A blog about sports, life, and all things falling somewhere in the middle on the scale of one to Gus Johnson.

Wednesday, December 10, 2008

As far as regular seasons go, College Football is King

I’d like to address the idea that college basketball’s regular season is more meaningful than college football’s. Seth Davis over at cnnsi was the latest to attempt this argument, and it was a pretty lame attempt at that. Look, there’s no question that the NCAA Tournament is the greatest sporting event there is. Nothing can match its excitement. I’m sure Europeans would argue for the World Cup, but until Gus Johnson calls a soccer game, there’s really no argument. Anyway, having the most exhilarating championship event doesn’t necessarily mean the regular season is all that special.

I should say that I used to be a believer. I used to be a college hoops junkie, watching and loving every week of the regular season. I’d watch every conference tournament I could. Hell, I remember watching Bryce Drew tear up the Horizon tourney before he ever hit that shot to beat Ole Miss. And then, there was the Big Dance. Who doesn’t love the NCAA Tournament? I used to stay home from school or work during those first two days of the tournament, just because I didn’t want to miss any games. Not that I still do that. My point is that I loved college basketball. Well, I realized not too long ago that the BCS has ruined all of that. And this is my reason for hating the BCS, not because it’s ruining football. But because it’s made college football so exciting that its ruined my love for college basketball.

Despite what Seth Davis and others like him say, the college basketball regular season is meaningless. It just doesn’t matter. Sure, it has some meaning when you’re talking about the evolution of a team, and how they build on each game and improve. But that’s how it goes in every sport. But, when you’re talking about championships, it’s all about the tournaments in college basketball. And yes, I said tournaments, plural. Because other than the Ivy League, every conference gives their automatic bid to the winner of their conference tournament. So winning your regular season doesn’t even matter. LSU beat out Florida to win the SEC in 2006. But, Florida won the National Championship. Still think regular seasons matter? Yeah, LSU got a nice banner to hang in the PMAC, but that didn’t get them into the tournament. They had to get an at-large bid, just like the 32 other teams in the field that didn’t win their conference tournament.

Of course LSU got into the tournament in 2006 despite not winning their conference tourney, because they were a great team. The fact of the matter is that every year, there are a handful of college basketball teams that are good enough to be National Champions.
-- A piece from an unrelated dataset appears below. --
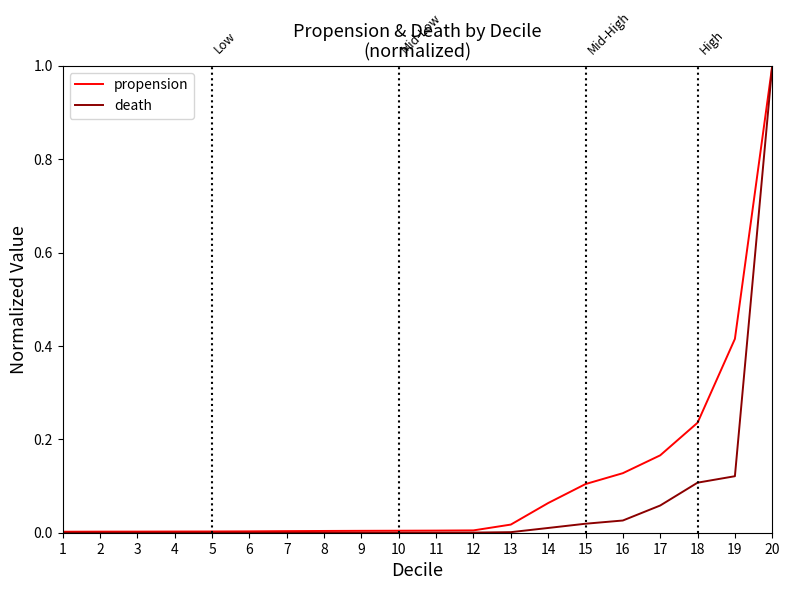

Which label corresponds to the largest value in the chart?

20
And some of them will win their conference, and some won't. Some will have amazing regular seasons, where they’re #1, or moving up and down in the top 5 all year. And some will have relatively disappointing years, and have to make a go of it in the tournament as a 3 or 4 seed. But all of them will make the tournament. No matter what they did in the regular season, every last one of that year’s elite college basketball teams will have their shot at the National Championship. And that’s why we love it, that’s what makes it the tournament so exciting. You never know which of those teams is going to win it all. Well, that and the upsets. And Gus, of course. But again, an exciting championship event doesn’t make the regular season any more meaningful.

Like basketball, every year there are a handful of college football teams good enough to be National Champions. But unlike basketball, in college football, only 2 will have a chance to win the title. Who those 2 teams are is determined week by week in the regular season. A basketball team can lose 25% of their games and still make the tournament, and have a “shot” at a championship. You think a 9-3 team is getting into the BCS National Championship? Not likely.

Actually, any non-Ivy League team could go the entire season without winning a game. They could start the postseason without any wins, and still have a chance to win it all. Of course, they’d have to win 10 straight games, 4 games to win their conference tourney, and another 6 in a row in the NCAA tournament, to win the whole thing. Wouldn’t that be an amazing and unprecedented feat? Amazing, yes. Unprecedented, not really. That happens pretty much every year in college football.

Florida won 9 games in a row to get to the BCS title game. Oklahoma won 7. If they had lost any of those games, they wouldn’t have made it. The same excitement and “win or you’re done” atmosphere that makes the college basketball postseason so special is exactly what we have in the regular season of college football right now. College football's postseason may not compare to the NCAA Tournament or even the NFL playoffs. But, no sport has a regular season nearly as exciting as college football's. And that’s why I’ve recently started to defend the BCS, and why I’m not all that interested in college basketball right now. So, somebody wake me up when the tournaments start. That’s when the real college basketball season begins, anyway.

On a scale of one to Gus Johnson, I give this post a Digger Phelps.